From Detonation to Afterburning: Particle Size–Driven Energy Release in CL-20-Based Thermobaric Explosives

To clarify the role of fuel and oxidizer particle size in regulating the energy output of CL-20-based thermobaric explosives, formulations with varied particle sizes were prepared and systematically investigated. Explosion calorimetry and confined explosion experiments were conducted to evaluate the effects of aluminum and potassium perchlorate (KClO ₄ ) particle size on explosive energy and blast parameters. The results show that KClO ₄ particle size has a negligible influence on the total explosion energy. However, reducing the particle size from 255 µm to 10 µm shortens the heat transfer distance and accelerates decomposition, thereby promoting aluminum participation in the anaerobic combustion stage. As a result, the explosion peak overpressure increases by 5.98% and 11.18%, respectively.

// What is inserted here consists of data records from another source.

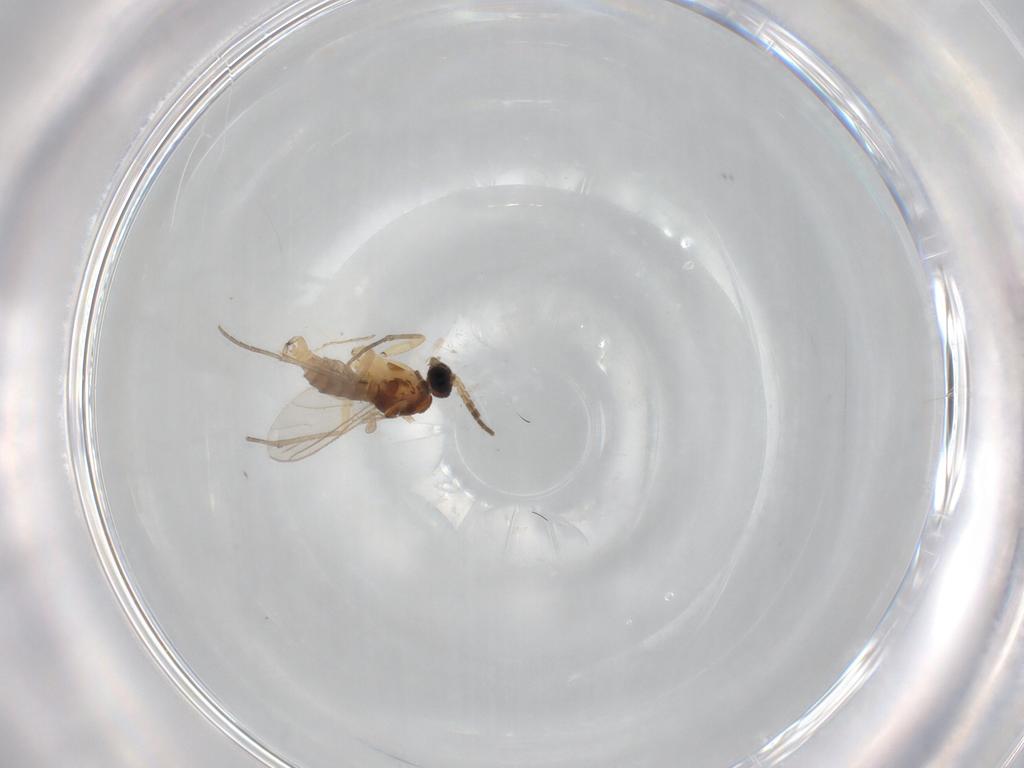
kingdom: Animalia
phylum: Arthropoda
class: Insecta
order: Diptera
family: Sciaridae
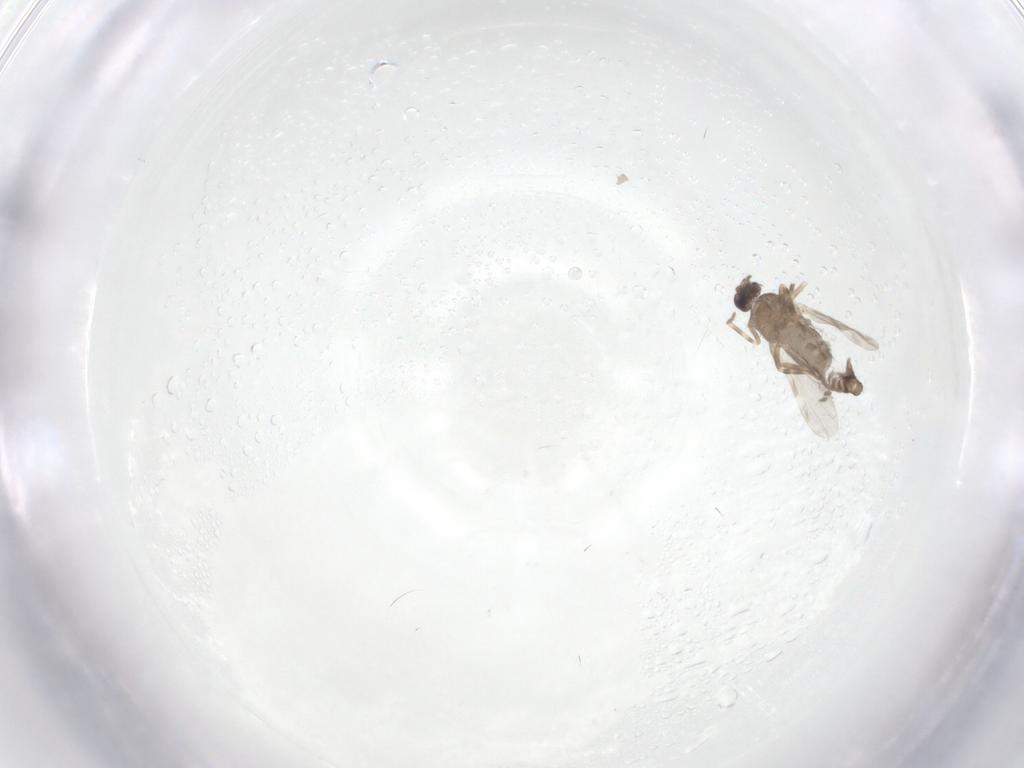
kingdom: Animalia
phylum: Arthropoda
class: Insecta
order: Diptera
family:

For the 10 µm KClO ₄ formulation, the elevated activation energy limits reactions, leading to a reduced quasi-static pressure. Among formulations containing single-sized aluminum powders, the Al-6 sample exhibits the highest explosion energy and pressure. This behavior is attributed to a dynamic balance between active aluminum content and reaction rate. In contrast, the graded aluminum formulation (Al-G) enables synergistic participation of different particle sizes within the reaction time window. This synergy intensifies and prolongs afterburning, resulting in the best overall explosive performance. These findings provide guidance for optimizing the energy release structure of CL-20-based thermobaric explosives.